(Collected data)
****************

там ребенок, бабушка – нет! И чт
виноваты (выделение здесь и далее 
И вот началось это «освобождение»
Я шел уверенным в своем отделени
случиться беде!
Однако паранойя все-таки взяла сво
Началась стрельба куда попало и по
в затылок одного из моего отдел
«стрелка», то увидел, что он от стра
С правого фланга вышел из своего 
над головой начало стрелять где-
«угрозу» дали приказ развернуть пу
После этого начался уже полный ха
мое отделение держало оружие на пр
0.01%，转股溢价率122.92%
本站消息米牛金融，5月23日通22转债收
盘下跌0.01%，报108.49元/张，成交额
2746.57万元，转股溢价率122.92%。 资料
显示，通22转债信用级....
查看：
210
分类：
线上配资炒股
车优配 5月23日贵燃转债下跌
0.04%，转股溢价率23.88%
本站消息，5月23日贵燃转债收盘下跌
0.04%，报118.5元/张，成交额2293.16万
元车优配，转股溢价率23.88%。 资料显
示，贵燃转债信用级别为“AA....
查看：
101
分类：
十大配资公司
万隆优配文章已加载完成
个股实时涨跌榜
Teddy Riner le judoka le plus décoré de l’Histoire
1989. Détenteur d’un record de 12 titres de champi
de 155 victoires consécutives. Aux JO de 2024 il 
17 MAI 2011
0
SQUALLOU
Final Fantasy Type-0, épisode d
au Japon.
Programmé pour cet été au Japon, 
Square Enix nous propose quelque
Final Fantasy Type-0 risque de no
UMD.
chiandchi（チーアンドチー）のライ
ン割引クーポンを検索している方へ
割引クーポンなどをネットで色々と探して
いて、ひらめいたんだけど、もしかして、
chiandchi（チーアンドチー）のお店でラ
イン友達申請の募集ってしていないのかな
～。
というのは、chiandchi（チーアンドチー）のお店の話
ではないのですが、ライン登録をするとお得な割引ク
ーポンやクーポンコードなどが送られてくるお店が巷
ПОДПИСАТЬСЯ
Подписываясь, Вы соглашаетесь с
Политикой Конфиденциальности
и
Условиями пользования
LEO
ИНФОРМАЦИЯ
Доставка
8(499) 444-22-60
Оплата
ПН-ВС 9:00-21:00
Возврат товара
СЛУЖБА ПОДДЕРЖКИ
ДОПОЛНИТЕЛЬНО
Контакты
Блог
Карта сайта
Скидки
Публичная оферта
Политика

****************

Problem: Having gone through the data above, repeat it exactly.

Result for this exercise:
там ребенок, бабушка – нет! И чт
виноваты (выделение здесь и далее 
И вот началось это «освобождение»
Я шел уверенным в своем отделени
случиться беде!
Однако паранойя все-таки взяла сво
Началась стрельба куда попало и по
в затылок одного из моего отдел
«стрелка», то увидел, что он от стра
С правого фланга вышел из своего 
над головой начало стрелять где-
«угрозу» дали приказ развернуть пу
После этого начался уже полный ха
мое отделение держало оружие на пр
0.01%，转股溢价率122.92%
本站消息米牛金融，5月23日通22转债收
盘下跌0.01%，报108.49元/张，成交额
2746.57万元，转股溢价率122.92%。 资料
显示，通22转债信用级....
查看：
210
分类：
线上配资炒股
车优配 5月23日贵燃转债下跌
0.04%，转股溢价率23.88%
本站消息，5月23日贵燃转债收盘下跌
0.04%，报118.5元/张，成交额2293.16万
元车优配，转股溢价率23.88%。 资料显
示，贵燃转债信用级别为“AA....
查看：
101
分类：
十大配资公司
万隆优配文章已加载完成
个股实时涨跌榜
Teddy Riner le judoka le plus décoré de l’Histoire
1989. Détenteur d’un record de 12 titres de champi
de 155 victoires consécutives. Aux JO de 2024 il 
17 MAI 2011
0
SQUALLOU
Final Fantasy Type-0, épisode d
au Japon.
Programmé pour cet été au Japon, 
Square Enix nous propose quelque
Final Fantasy Type-0 risque de no
UMD.
chiandchi（チーアンドチー）のライ
ン割引クーポンを検索している方へ
割引クーポンなどをネットで色々と探して
いて、ひらめいたんだけど、もしかして、
chiandchi（チーアンドチー）のお店でラ
イン友達申請の募集ってしていないのかな
～。
というのは、chiandchi（チーアンドチー）のお店の話
ではないのですが、ライン登録をするとお得な割引ク
ーポンやクーポンコードなどが送られてくるお店が巷
ПОДПИСАТЬСЯ
Подписываясь, Вы соглашаетесь с
Политикой Конфиденциальности
и
Условиями пользования
LEO
ИНФОРМАЦИЯ
Доставка
8(499) 444-22-60
Оплата
ПН-ВС 9:00-21:00
Возврат товара
СЛУЖБА ПОДДЕРЖКИ
ДОПОЛНИТЕЛЬНО
Контакты
Блог
Карта сайта
Скидки
Публичная оферта
Политика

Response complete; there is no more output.